GPU-accelerated video stabilization with COLMAP trajectory export

These details have not been verified by PyPI

Project links

Project description

cuda-motion-flow

GPU-accelerated video stabilization with COLMAP trajectory export.

Every stage runs on the GPU — Shi-Tomasi corner detection, pyramidal Lucas-Kanade tracking, vectorised RANSAC, trajectory smoothing, and bilinear affine warping. The recovered camera motion exports directly to COLMAP for use in Gaussian Splatting, NeRF, and Structure-from-Motion pipelines.

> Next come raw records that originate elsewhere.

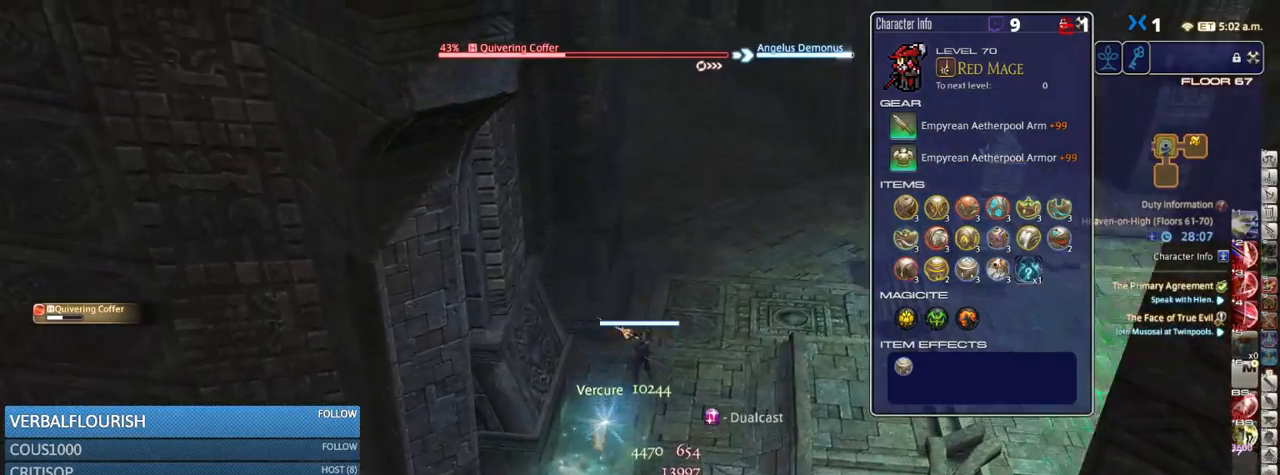
Gameplay with keyboard; each line is a JSON object with the keys held at the frame after it. "events" lists presses ("down") and releases ("up") of ".", "/", "0", "1", "2", "3", "4", "5", "6", "7", "8", "9", "a", "alt_l", "alt_r", "b", "backslash", "backspace", "c", "caps_lock", "comma", "ctrl_l", "ctrl_r", "d", "down", "e", "equals", "escape", "f", "f1", "f10", "f11", "f12", "f2", "f3", "f4", "f5", "f6", "f7", "f8", "f9", "g", "h", "i", "j", "k", "l", "lbracket", "left", "m", "minus", "n", "o", "p", "q", "quote", "r", "rbracket", "return", "right", "s", "semicolon", "shift_l", "shift_r", "space", "super_l", "super_r", "t", "tab", "tilde", "u", "up", "v", "w", "x", "y" and "z" between this image and that frame as [ms after this image, input, new state], when the widget could be followed in between. No other keys are recorded. Mouse input is not recorded.
{"keys": ["d", "p", "w"], "events": [[66, "equals", "down"], [150, "equals", "up"], [216, "d", "down"], [216, "equals", "down"], [300, "equals", "up"], [333, "shift_r", "up"], [416, "p", "down"]]}
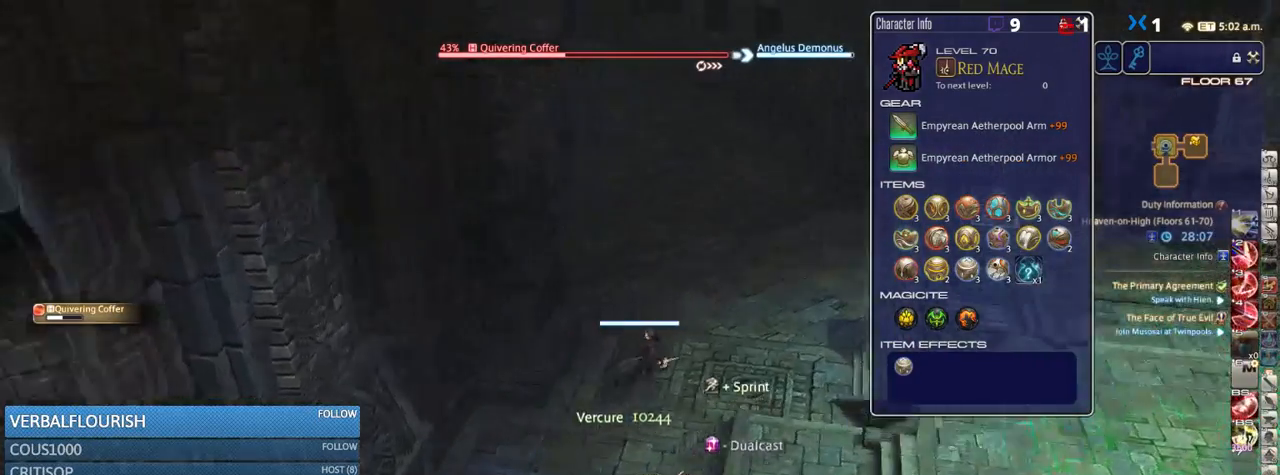
{"keys": ["d", "p"], "events": [[116, "return", "down"], [300, "return", "up"], [350, "w", "up"]]}
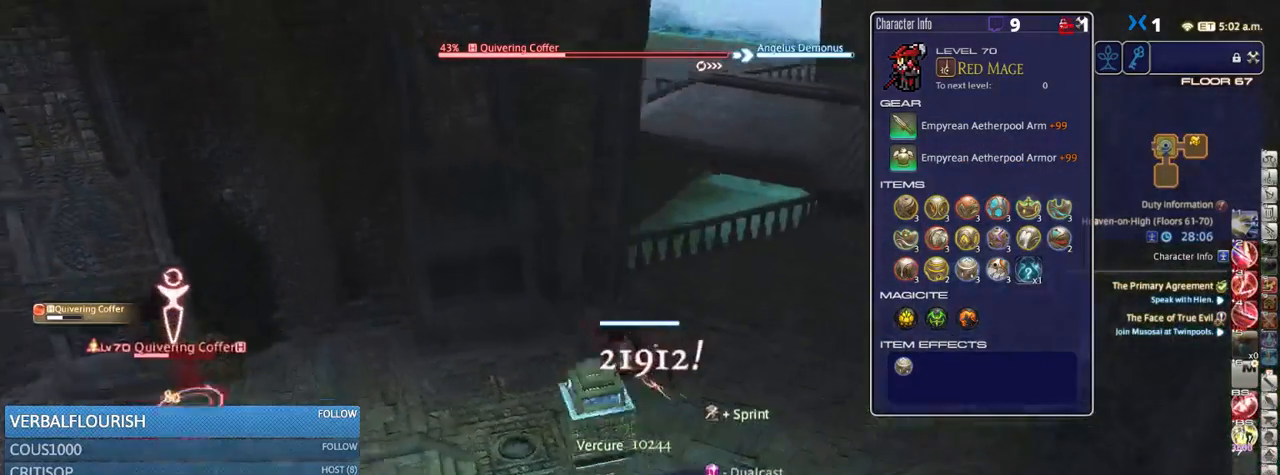
{"keys": ["alt_r", "d", "s"], "events": [[33, "s", "down"], [66, "p", "up"], [483, "alt_r", "down"]]}
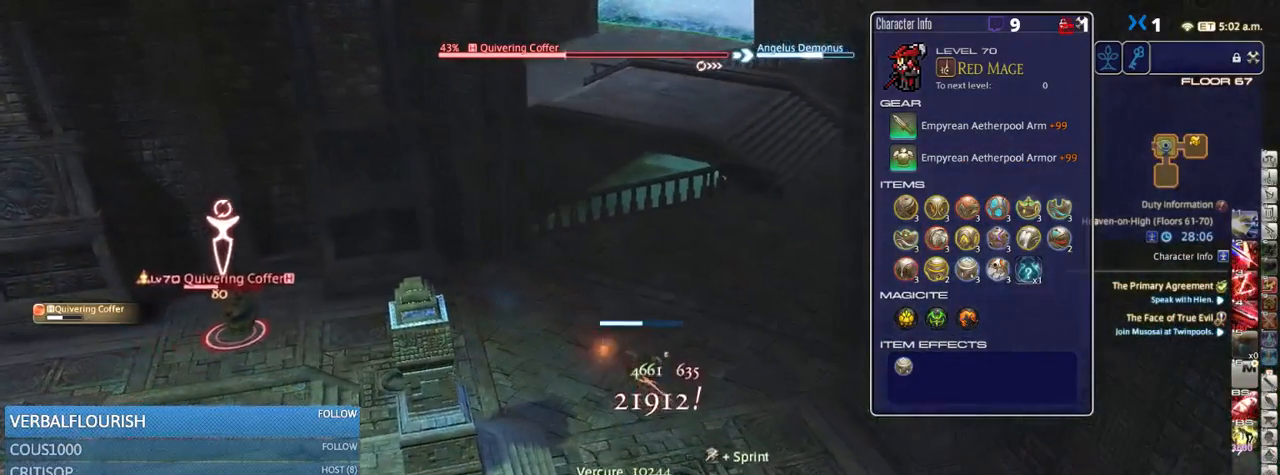
{"keys": [], "events": [[33, "d", "up"], [33, "s", "up"], [83, "2", "down"], [150, "2", "up"], [233, "2", "down"], [316, "2", "up"], [416, "alt_r", "up"]]}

Gaussian convolution	Kalman-RTS smoother	L1 / Total-Variation

Fast, symmetric	Best quality — optimal	Preserves intentional pans

Each clip: original shaky footage (left) vs stabilized output (right) — view on GitHub if GIFs don't load

What it does

Full GPU pipeline — raw CUDA C++ kernels for the hot path; no CPU fallback in production
Three trajectory smoothers — Gaussian, Kalman-RTS (globally optimal), L1/TV (preserves pans)
COLMAP export — per-frame R, t, quaternion for direct input to Gaussian Splatting / SfM
Quality analysis — companion script with 5 metric categories (stability, smoothness, frequency, SSIM, PSNR)
Rich CLI — progress bars, per-stage timing, VRAM display

Pipeline

Input frames
    │
    ▼  Stage 1 — Corner detection
    │  Scharr gradient + Shi-Tomasi response
    │  Shared-memory tiled raw CUDA kernel; 22×22 compile-time tile; __ldg() L1 reads
    │
    ▼  Stage 2 — Feature tracking
    │  Pyramidal Lucas-Kanade — all N points processed in parallel
    │  Pyramid built with raw CUDA anti-aliased 2× Gaussian downsampling kernel
    │
    ▼  Stage 3 — Transform estimation
    │  GPU RANSAC — all 500 hypotheses scored simultaneously (n_iter × n_pts grid)
    │  Affine refinement over inliers: cupy.linalg.lstsq
    │
    ▼  Stage 4 — Trajectory smoothing
    │  gaussian   Gaussian convolution — fast, symmetric
    │  kalman     Rauch-Tung-Striebel optimal smoother — globally minimum-variance
    │  l1         Total-Variation / Chambolle-Pock ADMM — preserves intentional pans
    │
    ▼  Stage 5 — Frame warping
    │  Bilinear affine warp: 32×8 thread block, #pragma unroll channels, __ldg()
    │  Two non-blocking CUDA streams — overlaps H→D transfers with GPU compute
    │
    ▼  Stage 6 — Camera pose export  (optional)
       Homography → R, t via Malis-Vargas decomposition
       Quaternion via Shepperd's method
       COLMAP cameras.txt / images.txt  or  JSON

Installation

1. Check your CUDA version

nvcc --version

2. Install the matching CuPy build

pip install cupy-cuda13x   # CUDA 13.x
pip install cupy-cuda12x   # CUDA 12.x

3. Install the package

pip install cuda-motion-flow

Recommended — virtual environment

python -m venv .venv
.venv\Scripts\activate        # Windows
source .venv/bin/activate     # Linux / macOS
pip install cupy-cuda13x cuda-motion-flow

Quick start

CLI

# Default — Gaussian smoother
cuda-motion-flow shaky.mp4 stable.mp4

# Kalman-RTS — best quality on mixed motion
cuda-motion-flow input.mp4 output.mp4 --smoother kalman --smoothing 0.6

# L1 / Total-Variation — preserves intentional pans
cuda-motion-flow vlog.mp4 vlog_stable.mp4 --smoother l1 --smoothing 0.4

# Export COLMAP trajectory for Gaussian Splatting / SfM
cuda-motion-flow input.mp4 output.mp4 --export-trajectory ./colmap/

# GPU device info
cuda-motion-flow --device-info

Python API

from cuda_motion_flow import stabilize_video

# Basic
stabilize_video("shaky.mp4", "stable.mp4", smoothing_factor=0.4)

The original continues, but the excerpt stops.